As ações serão implementadas pelas autoridades brasileiras, pelo Escritório Regional da FAO para América Latina e Caribe e pela representação da FAO no Brasil, em articulação com o Programa de Cooperação Internacional Brasil-FAO.

“A fome não terá fim sem um desenvolvimento efetivo e equitativo entre as diversas regiões dos países. Isso requer soluções inovadoras, parcerias e cooperação. É por isso que a FAO está trabalhando em estreita colaboração com os países para que, mediante a Cooperação Sul-Sul, a América Latina e o Caribe continuem a compartilhar soluções de desenvolvimento, envolvendo todos os atores”, disse Sanches.

Soluções público-privadas

A assinatura do acordo entre a FAO e o Brasil ocorreu durante a abertura do seminário regional Agenda 2030, mecanismos inclusivos: realidades e possibilidades com o setor rural privado.

O evento de dois dias reunirá líderes de agricultura familiar, empresas privadas e altos funcionários governamentais dos países do MERCOSUL ampliado: Argentina, Brasil, Chile, Paraguai e Uruguai.

Os participantes buscarão soluções para construir sistemas alimentares inclusivos e saudáveis na região, que lhes permitam enfrentar o aumento da fome ocorrido nos últimos anos, bem como combater a pobreza rural e o aumento explosivo do excesso de peso e da obesidade.

Para isso, é essencial identificar quais são as políticas públicas necessárias para conseguir uma maior e melhor participação da agricultura familiar nos sistemas alimentares.

Brasil e FAO: uma história bem sucedida de Cooperação Sul-Sul

Com o novo acordo assinado, o Brasil e a FAO continuam uma longa e bem sucedida trajetória de Cooperação Sul-Sul trilateral.

Desde 2008, o governo do Brasil, representado pela Agência Brasileira de Cooperação (ABC) e a FAO trabalham juntas para promover o desenvolvimento rural sustentável, a agricultura familiar e a segurança alimentar e nutricional nos países da América Latina e do Caribe.

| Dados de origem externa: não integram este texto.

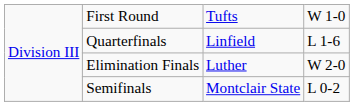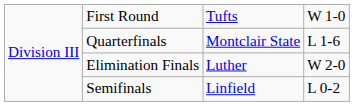Quarterfinals | column 3: Linfield -> Montclair State
Semifinals | column 3: Montclair State -> Linfield
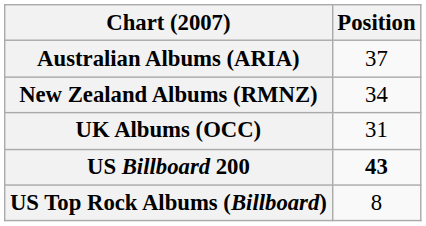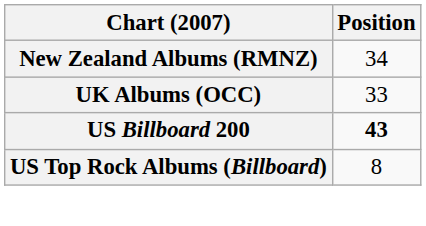- row: Australian Albums (ARIA) | 37
UK Albums (OCC) | Position: 31 -> 33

Por meio do Programa de Cooperação Internacional Brasil-FAO, são executados projetos em toda a região nas áreas de alimentação escolar, fortalecimento de organizações da sociedade civil e do setor algodoeiro, apoio à segurança alimentar e nutricional, eliminação da pobreza e promoção de políticas agroambientais, entre outros.